You can buy any financial product anywhere - and ALWAYS for less than what you would pay from a full services firm like MER - so what is the differentiator?    Its the comprehensive knowledge of your client’s financial situation and the ability to provide meaningful advice regarding their entire financial situation.

If I were a client and ONLY interested in picking stocks - I’d do what I used to do.    Join Schwab, buy a newsletter and trade online - its much much cheaper.    In order to justify the fees I charge I have to bring a lot more to the table than just recommending stocks from the US-1 List.


Dec 22, 2008 1:00 am

[quote=Bullroar]I’ll bite.

I’m an established advisor.   I have 98% of the money I manage in managed accounts.  SMAs or Mutual Funds (and Mutual funds picked and allocated by my firm - MER).    I got INTO this business to advise clients on their portfolio and on their entire financial situation and specifically not to be a stock picker/broker.   I have yet to see, hear of or meet an individual broker selling one off stocks or even tiny portfolios that outperform over any meaningful period the portfolios I have for my clients.   Simple reason is that individual brokers sitting on main street cannot compete or consistently outperform professionally managed money.

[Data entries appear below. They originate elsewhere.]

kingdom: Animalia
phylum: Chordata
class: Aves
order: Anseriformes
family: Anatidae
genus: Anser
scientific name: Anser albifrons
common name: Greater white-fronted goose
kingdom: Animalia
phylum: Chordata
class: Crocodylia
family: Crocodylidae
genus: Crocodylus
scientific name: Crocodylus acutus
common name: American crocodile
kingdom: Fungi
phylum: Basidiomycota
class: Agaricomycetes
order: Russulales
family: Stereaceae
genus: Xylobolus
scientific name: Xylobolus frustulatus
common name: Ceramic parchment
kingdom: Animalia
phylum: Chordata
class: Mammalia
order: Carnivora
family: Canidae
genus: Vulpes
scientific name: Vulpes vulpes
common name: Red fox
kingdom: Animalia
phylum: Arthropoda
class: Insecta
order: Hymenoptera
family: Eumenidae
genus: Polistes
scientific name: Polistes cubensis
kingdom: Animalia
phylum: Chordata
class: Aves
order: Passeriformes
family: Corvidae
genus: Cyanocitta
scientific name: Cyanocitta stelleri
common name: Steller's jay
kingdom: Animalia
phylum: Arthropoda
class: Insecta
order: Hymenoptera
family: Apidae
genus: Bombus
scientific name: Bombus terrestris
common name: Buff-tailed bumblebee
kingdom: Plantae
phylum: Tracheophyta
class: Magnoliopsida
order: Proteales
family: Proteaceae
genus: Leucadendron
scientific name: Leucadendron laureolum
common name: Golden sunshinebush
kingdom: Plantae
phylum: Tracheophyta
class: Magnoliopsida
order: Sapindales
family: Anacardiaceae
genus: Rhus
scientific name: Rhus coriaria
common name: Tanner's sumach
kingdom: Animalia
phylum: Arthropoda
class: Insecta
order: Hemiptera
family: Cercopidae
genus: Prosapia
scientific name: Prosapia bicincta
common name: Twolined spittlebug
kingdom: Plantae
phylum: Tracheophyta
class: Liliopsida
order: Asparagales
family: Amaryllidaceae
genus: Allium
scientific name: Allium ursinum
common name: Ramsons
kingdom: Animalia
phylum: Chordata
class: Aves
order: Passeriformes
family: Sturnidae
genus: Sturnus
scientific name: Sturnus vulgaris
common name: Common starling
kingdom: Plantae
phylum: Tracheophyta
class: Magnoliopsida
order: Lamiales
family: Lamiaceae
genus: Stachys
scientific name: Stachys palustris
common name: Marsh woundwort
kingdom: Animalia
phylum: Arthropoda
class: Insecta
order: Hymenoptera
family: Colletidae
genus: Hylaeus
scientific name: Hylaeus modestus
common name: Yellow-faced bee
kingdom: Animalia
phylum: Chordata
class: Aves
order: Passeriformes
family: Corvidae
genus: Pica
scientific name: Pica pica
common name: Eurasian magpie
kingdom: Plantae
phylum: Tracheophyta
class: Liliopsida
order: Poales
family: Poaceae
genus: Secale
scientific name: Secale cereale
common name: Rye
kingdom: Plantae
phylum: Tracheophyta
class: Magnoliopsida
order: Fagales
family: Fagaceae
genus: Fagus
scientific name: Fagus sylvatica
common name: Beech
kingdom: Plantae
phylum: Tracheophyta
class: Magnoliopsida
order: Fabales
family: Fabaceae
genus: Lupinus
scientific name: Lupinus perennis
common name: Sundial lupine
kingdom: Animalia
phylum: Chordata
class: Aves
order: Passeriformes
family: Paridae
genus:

I do not see myself as a salesman at all - any more than a stock picker is just selling the stocks his firm recommends.   I’m a CFP - have an MBA in Finance and advise my clients on a huge range of financial, planning, retirement and estate issues.  This consumes 90% of my day and when I ask my clients what they value - hands down - this is what they value - being that one - go to guy.

You can buy any financial product anywhere - and ALWAYS for less than what you would pay from a full services firm like MER - so what is the differentiator?    Its the comprehensive knowledge of your client’s financial situation and the ability to provide meaningful advice regarding their entire financial situation.

If I were a client and ONLY interested in picking stocks - I’d do what I used to do.    Join Schwab, buy a newsletter and trade online - its much much cheaper.    In order to justify the fees I charge I have to bring a lot more to the table than just recommending stocks from the US-1 List.



[/quote]

You sound like a very special lady. Thanks for being born.